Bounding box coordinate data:
= = = = =

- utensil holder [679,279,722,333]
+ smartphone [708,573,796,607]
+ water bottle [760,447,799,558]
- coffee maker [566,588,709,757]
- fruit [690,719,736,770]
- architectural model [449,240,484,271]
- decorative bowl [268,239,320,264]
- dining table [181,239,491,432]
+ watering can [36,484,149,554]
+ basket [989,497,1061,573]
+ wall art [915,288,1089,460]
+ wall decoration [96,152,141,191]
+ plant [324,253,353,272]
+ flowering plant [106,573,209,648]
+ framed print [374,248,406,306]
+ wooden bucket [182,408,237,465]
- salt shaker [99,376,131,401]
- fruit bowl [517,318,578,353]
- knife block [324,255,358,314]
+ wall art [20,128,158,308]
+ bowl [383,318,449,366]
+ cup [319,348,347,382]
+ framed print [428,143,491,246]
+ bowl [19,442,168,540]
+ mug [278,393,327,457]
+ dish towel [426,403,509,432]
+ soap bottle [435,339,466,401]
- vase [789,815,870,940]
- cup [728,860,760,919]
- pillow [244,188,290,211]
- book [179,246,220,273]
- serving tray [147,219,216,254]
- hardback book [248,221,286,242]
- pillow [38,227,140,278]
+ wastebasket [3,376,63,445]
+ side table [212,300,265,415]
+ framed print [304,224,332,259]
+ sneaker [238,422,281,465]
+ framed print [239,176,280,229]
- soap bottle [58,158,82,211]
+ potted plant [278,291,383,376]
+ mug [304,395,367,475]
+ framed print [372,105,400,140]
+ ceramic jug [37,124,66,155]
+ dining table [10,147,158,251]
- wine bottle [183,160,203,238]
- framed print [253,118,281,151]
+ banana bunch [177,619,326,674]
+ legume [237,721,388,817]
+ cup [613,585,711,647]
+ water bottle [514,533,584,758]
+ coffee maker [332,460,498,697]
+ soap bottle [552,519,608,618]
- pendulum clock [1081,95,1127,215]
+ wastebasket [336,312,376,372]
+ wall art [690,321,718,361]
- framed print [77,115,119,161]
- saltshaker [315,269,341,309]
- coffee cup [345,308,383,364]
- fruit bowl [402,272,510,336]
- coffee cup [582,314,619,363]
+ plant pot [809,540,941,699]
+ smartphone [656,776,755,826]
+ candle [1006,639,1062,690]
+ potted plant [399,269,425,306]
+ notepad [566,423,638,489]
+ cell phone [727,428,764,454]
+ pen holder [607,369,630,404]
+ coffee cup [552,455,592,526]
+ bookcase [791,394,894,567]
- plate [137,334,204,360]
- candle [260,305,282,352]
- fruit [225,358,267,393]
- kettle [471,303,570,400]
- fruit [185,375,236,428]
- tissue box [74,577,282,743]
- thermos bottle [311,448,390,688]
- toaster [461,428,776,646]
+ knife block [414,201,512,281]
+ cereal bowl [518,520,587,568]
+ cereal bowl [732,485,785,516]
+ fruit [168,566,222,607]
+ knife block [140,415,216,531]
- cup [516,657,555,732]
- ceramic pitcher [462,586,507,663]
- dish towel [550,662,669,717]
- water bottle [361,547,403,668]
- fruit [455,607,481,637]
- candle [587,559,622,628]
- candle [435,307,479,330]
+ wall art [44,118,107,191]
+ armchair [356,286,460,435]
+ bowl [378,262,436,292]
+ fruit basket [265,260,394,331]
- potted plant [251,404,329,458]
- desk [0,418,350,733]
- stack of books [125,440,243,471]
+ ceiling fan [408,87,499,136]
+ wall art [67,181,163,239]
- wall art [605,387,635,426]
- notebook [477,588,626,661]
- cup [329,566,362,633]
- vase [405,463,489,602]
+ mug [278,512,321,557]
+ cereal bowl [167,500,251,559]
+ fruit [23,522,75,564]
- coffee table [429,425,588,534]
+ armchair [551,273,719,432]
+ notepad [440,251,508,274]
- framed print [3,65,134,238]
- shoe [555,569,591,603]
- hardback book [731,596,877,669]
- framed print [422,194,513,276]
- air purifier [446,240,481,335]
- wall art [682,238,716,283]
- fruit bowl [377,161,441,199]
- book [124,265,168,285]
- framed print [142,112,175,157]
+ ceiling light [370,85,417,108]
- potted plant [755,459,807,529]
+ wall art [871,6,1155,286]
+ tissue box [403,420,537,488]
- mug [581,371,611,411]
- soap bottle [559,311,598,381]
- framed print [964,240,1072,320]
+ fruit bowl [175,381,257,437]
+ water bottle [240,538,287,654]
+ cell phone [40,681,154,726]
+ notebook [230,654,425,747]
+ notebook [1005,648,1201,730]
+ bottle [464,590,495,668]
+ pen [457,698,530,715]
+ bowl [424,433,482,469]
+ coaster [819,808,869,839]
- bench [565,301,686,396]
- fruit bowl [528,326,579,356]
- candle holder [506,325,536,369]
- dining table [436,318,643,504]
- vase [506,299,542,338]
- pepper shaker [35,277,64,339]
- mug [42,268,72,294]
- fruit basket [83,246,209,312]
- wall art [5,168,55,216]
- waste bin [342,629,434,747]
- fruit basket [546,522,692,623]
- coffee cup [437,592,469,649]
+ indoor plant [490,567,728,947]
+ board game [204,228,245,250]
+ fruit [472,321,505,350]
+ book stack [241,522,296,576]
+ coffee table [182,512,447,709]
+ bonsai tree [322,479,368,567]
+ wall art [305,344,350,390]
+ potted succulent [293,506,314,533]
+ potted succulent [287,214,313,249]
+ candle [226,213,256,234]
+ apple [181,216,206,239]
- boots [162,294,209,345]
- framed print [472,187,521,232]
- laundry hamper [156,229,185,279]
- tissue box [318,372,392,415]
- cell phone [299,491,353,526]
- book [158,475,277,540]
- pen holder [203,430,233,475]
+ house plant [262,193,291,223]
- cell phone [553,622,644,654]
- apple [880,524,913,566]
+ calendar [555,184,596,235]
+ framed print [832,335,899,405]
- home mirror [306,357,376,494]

= = = = =

From the line holding "bonsai tree [322,479,368,567]" to the last line of the records, quote each line exactly and add nothing.

+ bonsai tree [322,479,368,567]
+ wall art [305,344,350,390]
+ potted succulent [293,506,314,533]
+ potted succulent [287,214,313,249]
+ candle [226,213,256,234]
+ apple [181,216,206,239]
- boots [162,294,209,345]
- framed print [472,187,521,232]
- laundry hamper [156,229,185,279]
- tissue box [318,372,392,415]
- cell phone [299,491,353,526]
- book [158,475,277,540]
- pen holder [203,430,233,475]
+ house plant [262,193,291,223]
- cell phone [553,622,644,654]
- apple [880,524,913,566]
+ calendar [555,184,596,235]
+ framed print [832,335,899,405]
- home mirror [306,357,376,494]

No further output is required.